# TASK BRIEF
Find every line in the material below that contains the word "xFarm", and copy each of those lines in full.

(DATA EXCERPTS Opens)

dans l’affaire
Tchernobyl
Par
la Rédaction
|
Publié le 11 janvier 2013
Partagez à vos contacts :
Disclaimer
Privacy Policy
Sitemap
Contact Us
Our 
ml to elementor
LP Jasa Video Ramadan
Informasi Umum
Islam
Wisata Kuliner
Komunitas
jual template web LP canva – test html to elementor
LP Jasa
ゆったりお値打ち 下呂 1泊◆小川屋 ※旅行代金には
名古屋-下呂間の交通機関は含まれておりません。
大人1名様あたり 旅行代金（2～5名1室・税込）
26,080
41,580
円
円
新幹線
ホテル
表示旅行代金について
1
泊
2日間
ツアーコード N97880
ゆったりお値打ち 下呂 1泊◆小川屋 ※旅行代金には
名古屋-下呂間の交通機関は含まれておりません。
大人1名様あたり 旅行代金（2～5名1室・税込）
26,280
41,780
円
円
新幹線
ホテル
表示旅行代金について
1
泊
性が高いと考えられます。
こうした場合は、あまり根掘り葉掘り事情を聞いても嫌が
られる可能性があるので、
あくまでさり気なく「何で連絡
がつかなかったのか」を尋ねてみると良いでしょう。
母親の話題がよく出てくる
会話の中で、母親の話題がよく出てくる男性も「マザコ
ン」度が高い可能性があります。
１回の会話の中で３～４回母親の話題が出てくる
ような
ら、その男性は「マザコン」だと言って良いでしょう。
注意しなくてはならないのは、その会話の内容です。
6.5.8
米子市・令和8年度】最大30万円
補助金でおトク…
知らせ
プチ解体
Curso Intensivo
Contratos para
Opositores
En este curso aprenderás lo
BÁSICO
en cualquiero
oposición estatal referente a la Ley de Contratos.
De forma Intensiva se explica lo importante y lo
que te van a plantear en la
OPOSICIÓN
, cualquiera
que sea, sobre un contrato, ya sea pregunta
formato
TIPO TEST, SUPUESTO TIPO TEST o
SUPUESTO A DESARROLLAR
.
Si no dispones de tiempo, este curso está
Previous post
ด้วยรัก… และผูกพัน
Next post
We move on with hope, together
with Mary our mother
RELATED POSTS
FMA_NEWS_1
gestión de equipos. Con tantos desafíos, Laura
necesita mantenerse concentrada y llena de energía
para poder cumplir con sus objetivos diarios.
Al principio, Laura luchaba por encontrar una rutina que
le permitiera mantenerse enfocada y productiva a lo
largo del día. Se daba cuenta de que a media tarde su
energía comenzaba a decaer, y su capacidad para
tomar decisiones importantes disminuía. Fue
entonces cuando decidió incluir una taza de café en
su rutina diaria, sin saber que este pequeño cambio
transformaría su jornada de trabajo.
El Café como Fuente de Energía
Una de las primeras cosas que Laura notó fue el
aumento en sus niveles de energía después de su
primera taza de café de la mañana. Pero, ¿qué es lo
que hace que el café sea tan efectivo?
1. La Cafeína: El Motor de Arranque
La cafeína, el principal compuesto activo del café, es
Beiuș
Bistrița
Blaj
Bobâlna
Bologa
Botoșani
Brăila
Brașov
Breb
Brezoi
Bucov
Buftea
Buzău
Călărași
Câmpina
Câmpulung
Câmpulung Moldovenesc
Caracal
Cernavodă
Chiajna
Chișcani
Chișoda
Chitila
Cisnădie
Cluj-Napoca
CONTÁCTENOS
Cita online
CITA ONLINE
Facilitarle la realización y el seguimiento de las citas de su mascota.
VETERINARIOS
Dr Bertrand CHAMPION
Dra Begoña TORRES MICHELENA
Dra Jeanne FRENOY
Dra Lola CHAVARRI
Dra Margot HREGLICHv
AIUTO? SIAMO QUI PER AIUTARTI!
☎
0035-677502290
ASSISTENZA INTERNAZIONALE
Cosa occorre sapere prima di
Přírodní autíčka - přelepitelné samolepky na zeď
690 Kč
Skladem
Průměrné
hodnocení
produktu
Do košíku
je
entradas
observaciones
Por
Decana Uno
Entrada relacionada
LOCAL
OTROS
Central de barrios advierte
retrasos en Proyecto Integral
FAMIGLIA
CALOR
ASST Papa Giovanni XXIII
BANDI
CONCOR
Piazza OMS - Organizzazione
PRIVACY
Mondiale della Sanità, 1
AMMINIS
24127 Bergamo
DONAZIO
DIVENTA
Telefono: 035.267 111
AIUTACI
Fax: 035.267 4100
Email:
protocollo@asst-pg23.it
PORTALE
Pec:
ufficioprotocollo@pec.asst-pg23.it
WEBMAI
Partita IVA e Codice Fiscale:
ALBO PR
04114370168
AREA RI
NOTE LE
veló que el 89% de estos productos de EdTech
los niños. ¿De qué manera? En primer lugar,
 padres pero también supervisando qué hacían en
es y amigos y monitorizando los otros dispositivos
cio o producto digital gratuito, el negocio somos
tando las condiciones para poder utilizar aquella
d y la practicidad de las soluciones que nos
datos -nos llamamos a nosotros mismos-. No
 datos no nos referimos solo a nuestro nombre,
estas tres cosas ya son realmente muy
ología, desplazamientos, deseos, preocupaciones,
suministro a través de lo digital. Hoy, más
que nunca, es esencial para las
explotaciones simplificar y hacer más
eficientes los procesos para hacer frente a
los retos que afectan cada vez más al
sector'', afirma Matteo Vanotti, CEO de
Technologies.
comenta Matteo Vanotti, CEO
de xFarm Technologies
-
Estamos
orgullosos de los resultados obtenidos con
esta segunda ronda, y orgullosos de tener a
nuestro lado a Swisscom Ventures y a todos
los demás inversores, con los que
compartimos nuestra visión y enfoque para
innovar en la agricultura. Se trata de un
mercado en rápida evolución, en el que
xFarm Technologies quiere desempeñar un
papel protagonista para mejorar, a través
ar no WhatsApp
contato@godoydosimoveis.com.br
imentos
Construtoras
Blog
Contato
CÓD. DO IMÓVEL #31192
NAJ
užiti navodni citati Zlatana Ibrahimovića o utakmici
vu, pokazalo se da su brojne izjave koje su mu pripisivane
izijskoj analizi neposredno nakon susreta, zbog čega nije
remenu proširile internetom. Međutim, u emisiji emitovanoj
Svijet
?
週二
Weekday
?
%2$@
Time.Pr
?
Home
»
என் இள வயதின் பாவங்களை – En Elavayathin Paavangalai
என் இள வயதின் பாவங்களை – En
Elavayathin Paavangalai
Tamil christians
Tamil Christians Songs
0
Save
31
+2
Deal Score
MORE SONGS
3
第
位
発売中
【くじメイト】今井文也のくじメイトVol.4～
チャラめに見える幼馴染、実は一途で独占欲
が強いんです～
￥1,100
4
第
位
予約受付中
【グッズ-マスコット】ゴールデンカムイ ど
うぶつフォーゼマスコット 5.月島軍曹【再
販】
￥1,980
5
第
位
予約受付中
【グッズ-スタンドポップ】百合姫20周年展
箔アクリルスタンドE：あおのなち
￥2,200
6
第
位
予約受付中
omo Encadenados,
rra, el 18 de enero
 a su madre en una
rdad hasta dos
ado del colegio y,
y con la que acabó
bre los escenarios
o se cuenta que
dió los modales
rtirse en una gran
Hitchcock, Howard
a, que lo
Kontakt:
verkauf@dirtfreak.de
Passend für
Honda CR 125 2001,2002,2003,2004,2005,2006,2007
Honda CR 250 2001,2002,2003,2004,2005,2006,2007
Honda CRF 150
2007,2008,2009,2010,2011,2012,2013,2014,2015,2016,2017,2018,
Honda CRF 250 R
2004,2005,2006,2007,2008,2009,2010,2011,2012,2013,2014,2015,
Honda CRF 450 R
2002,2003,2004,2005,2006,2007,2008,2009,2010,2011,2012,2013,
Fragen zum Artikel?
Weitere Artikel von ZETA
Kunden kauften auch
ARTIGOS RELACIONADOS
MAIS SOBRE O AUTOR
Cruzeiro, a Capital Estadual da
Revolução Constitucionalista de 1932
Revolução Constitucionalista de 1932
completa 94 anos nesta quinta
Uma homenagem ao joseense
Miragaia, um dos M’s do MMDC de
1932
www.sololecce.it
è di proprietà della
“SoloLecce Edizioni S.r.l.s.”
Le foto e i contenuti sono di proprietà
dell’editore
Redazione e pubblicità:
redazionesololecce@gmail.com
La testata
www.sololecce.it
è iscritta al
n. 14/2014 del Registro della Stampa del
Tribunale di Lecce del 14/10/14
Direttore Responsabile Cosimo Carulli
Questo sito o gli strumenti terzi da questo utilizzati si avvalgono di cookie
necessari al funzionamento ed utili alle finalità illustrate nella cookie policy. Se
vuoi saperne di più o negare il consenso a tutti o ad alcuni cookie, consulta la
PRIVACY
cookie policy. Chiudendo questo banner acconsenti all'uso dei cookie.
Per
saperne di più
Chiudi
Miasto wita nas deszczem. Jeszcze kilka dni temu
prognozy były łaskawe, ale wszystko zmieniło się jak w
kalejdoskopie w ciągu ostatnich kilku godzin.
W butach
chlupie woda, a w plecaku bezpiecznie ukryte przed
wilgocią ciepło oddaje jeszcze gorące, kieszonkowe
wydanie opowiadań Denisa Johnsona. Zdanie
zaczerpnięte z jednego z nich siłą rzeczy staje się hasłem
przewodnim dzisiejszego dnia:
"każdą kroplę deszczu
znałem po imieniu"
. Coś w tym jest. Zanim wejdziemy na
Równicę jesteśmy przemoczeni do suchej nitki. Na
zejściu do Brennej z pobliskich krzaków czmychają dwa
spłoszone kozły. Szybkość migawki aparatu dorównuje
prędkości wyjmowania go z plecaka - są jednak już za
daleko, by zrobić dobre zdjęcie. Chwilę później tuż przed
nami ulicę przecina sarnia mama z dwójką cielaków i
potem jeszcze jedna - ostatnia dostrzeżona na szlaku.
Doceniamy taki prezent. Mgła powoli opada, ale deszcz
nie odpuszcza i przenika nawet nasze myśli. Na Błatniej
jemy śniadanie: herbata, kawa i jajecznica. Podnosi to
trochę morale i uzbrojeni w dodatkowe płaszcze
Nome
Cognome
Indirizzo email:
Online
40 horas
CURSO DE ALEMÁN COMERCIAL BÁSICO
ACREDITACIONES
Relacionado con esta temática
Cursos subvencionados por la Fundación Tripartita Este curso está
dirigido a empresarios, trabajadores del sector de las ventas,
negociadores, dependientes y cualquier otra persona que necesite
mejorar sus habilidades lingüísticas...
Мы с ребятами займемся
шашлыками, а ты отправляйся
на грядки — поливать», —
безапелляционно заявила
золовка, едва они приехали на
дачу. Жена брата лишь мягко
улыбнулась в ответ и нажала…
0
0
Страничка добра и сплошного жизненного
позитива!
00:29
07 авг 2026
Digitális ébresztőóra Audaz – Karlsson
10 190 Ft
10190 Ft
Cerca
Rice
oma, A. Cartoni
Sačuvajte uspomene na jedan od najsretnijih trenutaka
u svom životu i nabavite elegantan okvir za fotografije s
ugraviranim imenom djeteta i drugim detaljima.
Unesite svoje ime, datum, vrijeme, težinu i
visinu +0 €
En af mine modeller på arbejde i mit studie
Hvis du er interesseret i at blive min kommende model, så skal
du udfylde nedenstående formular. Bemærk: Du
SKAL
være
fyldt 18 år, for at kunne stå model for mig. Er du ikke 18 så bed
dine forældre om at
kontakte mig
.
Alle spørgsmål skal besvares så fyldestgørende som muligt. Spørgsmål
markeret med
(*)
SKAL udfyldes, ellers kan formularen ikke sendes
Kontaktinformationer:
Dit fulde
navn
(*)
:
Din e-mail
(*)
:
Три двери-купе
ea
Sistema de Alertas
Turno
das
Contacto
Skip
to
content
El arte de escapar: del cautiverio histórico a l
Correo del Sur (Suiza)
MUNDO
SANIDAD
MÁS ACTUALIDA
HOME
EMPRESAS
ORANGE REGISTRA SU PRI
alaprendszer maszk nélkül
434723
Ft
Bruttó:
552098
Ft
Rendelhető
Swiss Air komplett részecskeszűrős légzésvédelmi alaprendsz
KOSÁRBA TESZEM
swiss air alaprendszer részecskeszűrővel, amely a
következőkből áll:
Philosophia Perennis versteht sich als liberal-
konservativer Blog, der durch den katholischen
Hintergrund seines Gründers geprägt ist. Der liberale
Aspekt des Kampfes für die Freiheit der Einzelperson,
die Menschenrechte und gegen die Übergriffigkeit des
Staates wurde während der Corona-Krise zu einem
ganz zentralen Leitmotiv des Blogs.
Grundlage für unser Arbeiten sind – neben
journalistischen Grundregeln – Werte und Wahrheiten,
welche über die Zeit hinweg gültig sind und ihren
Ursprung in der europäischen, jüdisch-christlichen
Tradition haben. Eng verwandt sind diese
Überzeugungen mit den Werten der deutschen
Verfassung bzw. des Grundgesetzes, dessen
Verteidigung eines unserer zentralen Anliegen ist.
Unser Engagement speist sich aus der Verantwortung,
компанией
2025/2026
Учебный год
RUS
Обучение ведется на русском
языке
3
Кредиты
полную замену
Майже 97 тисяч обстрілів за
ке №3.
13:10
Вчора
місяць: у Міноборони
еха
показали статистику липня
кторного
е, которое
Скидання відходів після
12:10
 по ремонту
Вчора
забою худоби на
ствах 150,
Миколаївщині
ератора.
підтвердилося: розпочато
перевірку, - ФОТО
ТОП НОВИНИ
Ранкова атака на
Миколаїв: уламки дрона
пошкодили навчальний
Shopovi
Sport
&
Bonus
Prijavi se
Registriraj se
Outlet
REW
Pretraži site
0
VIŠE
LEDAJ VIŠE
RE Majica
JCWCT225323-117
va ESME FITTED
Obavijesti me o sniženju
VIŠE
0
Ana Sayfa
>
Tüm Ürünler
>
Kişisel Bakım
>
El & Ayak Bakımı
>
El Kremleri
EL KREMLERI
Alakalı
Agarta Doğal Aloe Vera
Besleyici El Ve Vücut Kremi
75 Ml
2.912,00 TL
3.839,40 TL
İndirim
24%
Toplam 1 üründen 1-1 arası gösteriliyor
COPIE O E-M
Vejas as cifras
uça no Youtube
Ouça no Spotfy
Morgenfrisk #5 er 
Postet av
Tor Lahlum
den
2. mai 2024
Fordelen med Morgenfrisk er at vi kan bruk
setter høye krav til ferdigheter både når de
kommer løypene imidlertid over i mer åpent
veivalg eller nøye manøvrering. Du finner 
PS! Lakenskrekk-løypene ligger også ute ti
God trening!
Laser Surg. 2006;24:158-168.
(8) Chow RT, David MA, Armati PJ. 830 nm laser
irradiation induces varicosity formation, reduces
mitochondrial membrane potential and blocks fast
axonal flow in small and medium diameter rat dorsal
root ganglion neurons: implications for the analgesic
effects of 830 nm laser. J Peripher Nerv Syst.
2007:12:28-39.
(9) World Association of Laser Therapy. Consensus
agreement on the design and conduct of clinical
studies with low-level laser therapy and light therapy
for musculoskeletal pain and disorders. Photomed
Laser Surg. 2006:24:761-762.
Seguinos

(DATA EXCERPTS Closes)

# COMPLETED TASK
de xFarm Technologies
xFarm Technologies quiere desempeñar un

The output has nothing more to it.